Door: Titeke Postma*

De zomer is (eindelijk) in volle gang. Van diverse kanten komen enthousiaste berichten over records in de buitenbaden: het grootste aantal bezoekers op een dag en/of het grootste aantal verkochte abonnementen. Veel zwembaden zijn vanaf het startschot van de Nationale Maand van de Zwemveiligheid bezig met de Nationale ZwemChallenge en/of het opfrissen van zwemvaardigheden. Je ziet ook steeds vaker zwemlessen die plaatsvinden in buitenwater. We zijn goed bezig! Toch is er, zoals ieder jaar, ook een keerzijde. Er zijn alweer meerdere verdrinkingen gemeld. In Overdinkel verdronk een zevenjarige jongen in ondiep water. Hij kon niet zwemmen, maar er was ook verbazing: ‘Hoe is het mogelijk dat je verdrinkt in water dat zo ondiep is?’ Na melding van een bijna verdrinking deed een wijkagent een emotionele oproep: ‘Doe je kind zwembandjes om!’ Genoeg inspiratie voor mij om een nieuwe blog te schrijven.

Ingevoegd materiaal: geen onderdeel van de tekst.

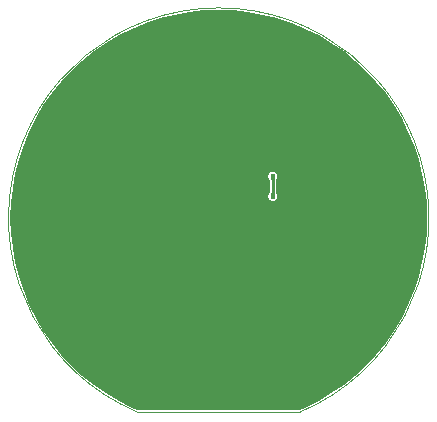
<source format=gtl>
G04*
G04 #@! TF.GenerationSoftware,Altium Limited,Altium Designer,22.0.2 (36)*
G04*
G04 Layer_Physical_Order=1*
G04 Layer_Color=255*
%FSLAX25Y25*%
%MOIN*%
G70*
G04*
G04 #@! TF.SameCoordinates,6020ED95-2C93-4A4D-A151-97898FCA3E42*
G04*
G04*
G04 #@! TF.FilePolarity,Positive*
G04*
G01*
G75*
%ADD10C,0.00050*%
%ADD11C,0.00900*%
%ADD12C,0.01772*%
G36*
X4954Y69271D02*
X9883Y68741D01*
X14762Y67861D01*
X19566Y66635D01*
X24270Y65069D01*
X28850Y63172D01*
X33283Y60953D01*
X37546Y58423D01*
X41619Y55596D01*
X45479Y52485D01*
X49107Y49107D01*
X52485Y45479D01*
X55596Y41619D01*
X58423Y37546D01*
X60953Y33283D01*
X63172Y28850D01*
X65069Y24270D01*
X66635Y19566D01*
X67861Y14762D01*
X68741Y9883D01*
X69271Y4954D01*
X69448Y0D01*
X69271Y-4954D01*
X68741Y-9883D01*
X67861Y-14762D01*
X66635Y-19566D01*
X65069Y-24270D01*
X63172Y-28850D01*
X60953Y-33283D01*
X58423Y-37546D01*
X55596Y-41619D01*
X52485Y-45479D01*
X49107Y-49107D01*
X45479Y-52485D01*
X41619Y-55596D01*
X37546Y-58423D01*
X33283Y-60953D01*
X28850Y-63172D01*
X26992Y-63942D01*
X-26992D01*
X-28850Y-63172D01*
X-33283Y-60953D01*
X-37546Y-58423D01*
X-41619Y-55596D01*
X-45479Y-52485D01*
X-49107Y-49107D01*
X-52485Y-45479D01*
X-55596Y-41619D01*
X-58423Y-37546D01*
X-60953Y-33283D01*
X-63172Y-28850D01*
X-65069Y-24270D01*
X-66635Y-19566D01*
X-67861Y-14762D01*
X-68741Y-9883D01*
X-69271Y-4954D01*
X-69448Y0D01*
X-69271Y4954D01*
X-68741Y9883D01*
X-67861Y14762D01*
X-66635Y19566D01*
X-65069Y24270D01*
X-63172Y28850D01*
X-60953Y33283D01*
X-58423Y37546D01*
X-55596Y41619D01*
X-52485Y45479D01*
X-49107Y49107D01*
X-45479Y52485D01*
X-41619Y55596D01*
X-37546Y58423D01*
X-33283Y60953D01*
X-28850Y63172D01*
X-24270Y65069D01*
X-19566Y66635D01*
X-14762Y67861D01*
X-9883Y68741D01*
X-4954Y69271D01*
X0Y69448D01*
X4954Y69271D01*
D02*
G37*
%LPC*%
G36*
X18296Y15486D02*
X17704D01*
X17158Y15260D01*
X16740Y14842D01*
X16514Y14296D01*
Y13704D01*
X16740Y13158D01*
X16858Y13041D01*
X16859Y13036D01*
X16860Y13033D01*
X16862Y13004D01*
X16862Y13001D01*
X16863Y12999D01*
X16863Y12991D01*
X16871Y12976D01*
X16872Y12970D01*
X16876Y12965D01*
X16878Y12956D01*
X16884Y12929D01*
X16889Y12897D01*
X16899Y12770D01*
X16901Y12694D01*
X16929Y12628D01*
Y8580D01*
X16901Y8518D01*
X16895Y8355D01*
X16890Y8310D01*
X16884Y8271D01*
X16878Y8244D01*
X16876Y8235D01*
X16872Y8230D01*
X16871Y8224D01*
X16863Y8209D01*
X16863Y8201D01*
X16862Y8199D01*
X16862Y8196D01*
X16860Y8167D01*
X16859Y8164D01*
X16858Y8159D01*
X16740Y8042D01*
X16514Y7496D01*
Y6904D01*
X16740Y6358D01*
X17158Y5940D01*
X17704Y5714D01*
X18296D01*
X18842Y5940D01*
X19260Y6358D01*
X19486Y6904D01*
Y7496D01*
X19260Y8042D01*
X19142Y8159D01*
X19141Y8164D01*
X19140Y8167D01*
X19138Y8196D01*
X19138Y8199D01*
X19137Y8201D01*
X19137Y8209D01*
X19129Y8224D01*
X19128Y8230D01*
X19124Y8235D01*
X19122Y8244D01*
X19116Y8271D01*
X19111Y8303D01*
X19101Y8430D01*
X19099Y8506D01*
X19071Y8572D01*
Y12619D01*
X19099Y12682D01*
X19105Y12845D01*
X19110Y12889D01*
X19116Y12929D01*
X19122Y12956D01*
X19124Y12965D01*
X19128Y12970D01*
X19129Y12976D01*
X19137Y12991D01*
X19137Y12999D01*
X19138Y13001D01*
X19138Y13004D01*
X19140Y13033D01*
X19141Y13036D01*
X19142Y13041D01*
X19260Y13158D01*
X19486Y13704D01*
Y14296D01*
X19260Y14842D01*
X18842Y15260D01*
X18296Y15486D01*
D02*
G37*
%LPD*%
G36*
X18588Y13331D02*
X18559Y13288D01*
X18533Y13238D01*
X18511Y13182D01*
X18493Y13119D01*
X18477Y13049D01*
X18465Y12973D01*
X18457Y12890D01*
X18450Y12706D01*
X17550D01*
X17548Y12801D01*
X17535Y12973D01*
X17523Y13049D01*
X17507Y13119D01*
X17489Y13182D01*
X17467Y13238D01*
X17441Y13288D01*
X17412Y13331D01*
X17380Y13367D01*
X18620D01*
X18588Y13331D01*
D02*
G37*
G36*
X18452Y8399D02*
X18465Y8227D01*
X18477Y8151D01*
X18493Y8081D01*
X18511Y8019D01*
X18533Y7962D01*
X18559Y7912D01*
X18588Y7869D01*
X18620Y7833D01*
X17380D01*
X17412Y7869D01*
X17441Y7912D01*
X17467Y7962D01*
X17489Y8019D01*
X17507Y8081D01*
X17523Y8151D01*
X17535Y8227D01*
X17543Y8310D01*
X17550Y8495D01*
X18450D01*
X18452Y8399D01*
D02*
G37*
D10*
X27213Y-64579D02*
G03*
X-27214Y-64579I-27213J64579D01*
G01*
X-27214D02*
X0D01*
X27213D01*
D11*
X18000Y7200D02*
Y14000D01*
D12*
X5000Y5000D02*
D03*
Y-5000D02*
D03*
Y-15000D02*
D03*
Y-25000D02*
D03*
X-5000D02*
D03*
Y5000D02*
D03*
Y-5000D02*
D03*
Y-15000D02*
D03*
X0Y-25000D02*
D03*
Y-15000D02*
D03*
Y-5000D02*
D03*
Y5000D02*
D03*
X45000Y-40000D02*
D03*
Y-30000D02*
D03*
Y40000D02*
D03*
Y30000D02*
D03*
Y20000D02*
D03*
Y10000D02*
D03*
Y0D02*
D03*
Y-10000D02*
D03*
Y-20000D02*
D03*
X55000Y-30000D02*
D03*
Y-20000D02*
D03*
Y30000D02*
D03*
Y20000D02*
D03*
Y10000D02*
D03*
Y0D02*
D03*
Y-10000D02*
D03*
X65000D02*
D03*
Y0D02*
D03*
Y10000D02*
D03*
X-35000Y-50000D02*
D03*
Y-40000D02*
D03*
Y-30000D02*
D03*
Y-20000D02*
D03*
Y-10000D02*
D03*
Y0D02*
D03*
Y10000D02*
D03*
Y20000D02*
D03*
Y30000D02*
D03*
Y40000D02*
D03*
Y50000D02*
D03*
X-45000Y-40000D02*
D03*
Y40000D02*
D03*
Y30000D02*
D03*
Y20000D02*
D03*
Y10000D02*
D03*
Y0D02*
D03*
Y-10000D02*
D03*
Y-20000D02*
D03*
Y-30000D02*
D03*
X-55000D02*
D03*
Y-20000D02*
D03*
Y30000D02*
D03*
Y20000D02*
D03*
Y10000D02*
D03*
Y0D02*
D03*
Y-10000D02*
D03*
X-65000D02*
D03*
Y0D02*
D03*
Y10000D02*
D03*
X21600Y19500D02*
D03*
Y14500D02*
D03*
Y17100D02*
D03*
X8800Y40400D02*
D03*
Y37900D02*
D03*
Y35500D02*
D03*
X18000Y14000D02*
D03*
Y7200D02*
D03*
M02*

</source>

Deze keer over zwembandjes, zwemdiploma’s, zwemles en zwemveiligheid. Wat kunnen we nóg beter doen om de zwemveiligheid te bevorderen?

Zwembandjes en zwemveiligheid
‘Bandjes van 5 euro hadden ervoor kunnen zorgen dat het 6-jarige jongetje nu op de middelbare school had gezeten’. De hiervoor genoemde wijkagent suggereert dat zwembandjes hét wondermiddel zijn om verdrinkingen te voorkomen. Ik krijg daar altijd kriebels van en ben het er niet mee eens. Natuurlijk valt een kind met zwembandjes op. Er is ook sprake van een signaal. Je weet als toeschouwer: hier is een kind dat niet kan zwemmen. Maar wordt het kind zwemveiliger? De definitie van zwemveiligheid luidt dat je zwemveilig bent ‘als je in staat bent om in en om het water te overleven en op een veilige manier te bewegen en te recreëren in de Nederlandse watercultuur’. De zwemveiligheid wordt beïnvloed door persoonlijke- en omgevingsfactoren en de activiteit die wordt uitgevoerd.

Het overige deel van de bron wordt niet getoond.